Navarro saw others being asked to step back, away from the INS
questioners, when they cooperated by presenting their
identification.
We turn to Navarro's argument that the INS did not follow
its own regulatory procedures. Again, the record flatly refutes
-8-
these claims. Regulation 287.3, by its own terms, applies only to
warrantless arrests. 8 C.F.R. § 287.3; see Navia-Duran, 568 F.2d
at 809. Navarro's arrest occurred pursuant to a warrant. Navarro
argues, however, that in the 20 to 25 minutes after he got to the
terminal but before the arrest warrant was served, he was being
held without a warrant and was thus within the scope of § 287.3.

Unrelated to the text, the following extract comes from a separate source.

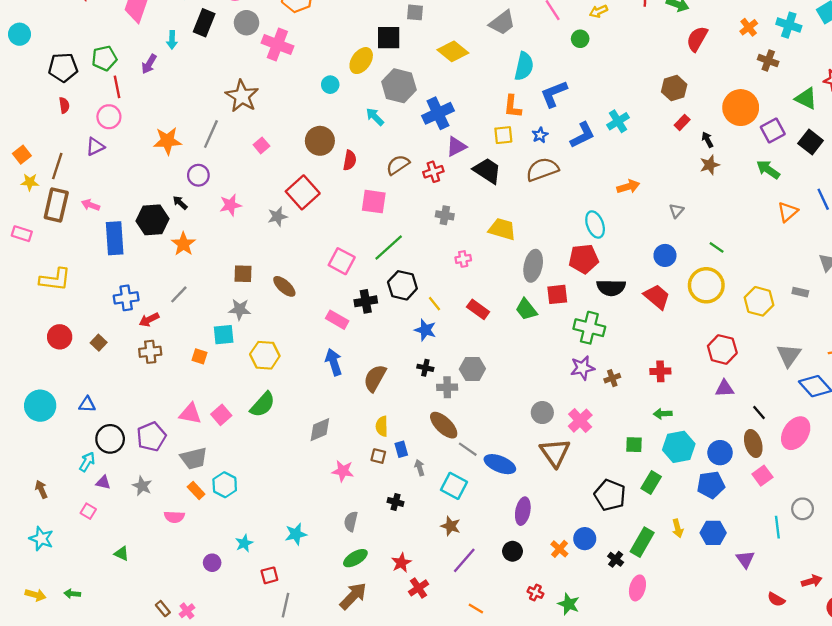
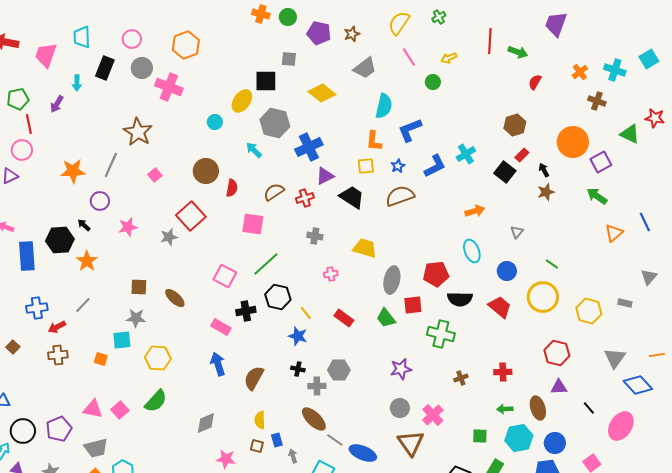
red semicircle: (697, 39) -> (535, 82), size x0.7
black square: (811, 142) -> (505, 172), moved
cyan ellipse: (595, 225) -> (472, 251), moved
purple star: (582, 368) -> (401, 369), moved
brown ellipse: (753, 443) -> (538, 408), moved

We reject this argument. As we have said, Navarro was not in
custody until the arrest warrant was served. And even if he was in
custody during that 20 to 25 minute period, the fact that the
officers took time to confirm his name and nationality before
serving the warrant does not mean that he was somehow "arrested
without a warrant." Finally, even if § 287.3 were applicable and
were violated, INS regulations state that § 287.3 and the other
regulations in its subpart "do not, are not intended to, shall not
be construed to, and may not be relied upon to create any rights,
substantive or procedural, enforceable at law by any party in any
matter, civil or criminal." 8 C.F.R. § 287.11 (1995) (current
version at 8 C.F.R. § 287.12).3
3
Navarro argues that § 287.11 does not bar him from
"pursu[ing] remedies for regulatory violations where constitutional
rights are at stake or where the violation affects the overall
fairness of the proceeding." But even if this were so, he has not
shown that those conditions are present here. As we have said,
Navarro's statements were voluntary. Cf. Navia-Duran, 568 F.2d at
810 (reversing a deportation order when an INS officer never
notified the respondent of her rights, thus violating 8 C.F.R. §
287.3, because this failure, combined with other facts, indicated
that respondent's statements were coerced).
-9-
Regulation 242.2(c), which does apply to arrests by
warrants, was satisfied when Navarro was given Form I-286 and the
Order to Show Cause, both of which contained statements of his
rights. Navarro argues that § 242.2(c) requires that the Order to
Show Cause must be explained to the respondent contemporaneously
with the service of the arrest warrant, and that, here, it was read
to Navarro (in Spanish) five hours late. Regulation 242.2(c)
states that "[w]hen a warrant of arrest is served under this part,
the respondent shall have explained to him/her the contents of the
order to show cause . . . ." The regulation does not specify how
long an agent can wait after the service of the warrant before
explaining the Order to Show Cause. But even if Navarro is correct
that five hours is too long, he concedes that his statements could
be suppressed only if he could show prejudice from the violation of
the regulation. No such prejudice has been shown here. The
statements upon which Navarro's deportation was based were made
before the arrest warrant was served, so even if the Order to Show
Cause had been read simultaneously with the service of the warrant,
it would not have affected the evidence supporting Navarro's
deportability.
In sum, the arguments presented in this petition for
review are without merit.
-10-
IV.
We affirm the order of deportation, including the
privilege of voluntary departure from this country. So ordered.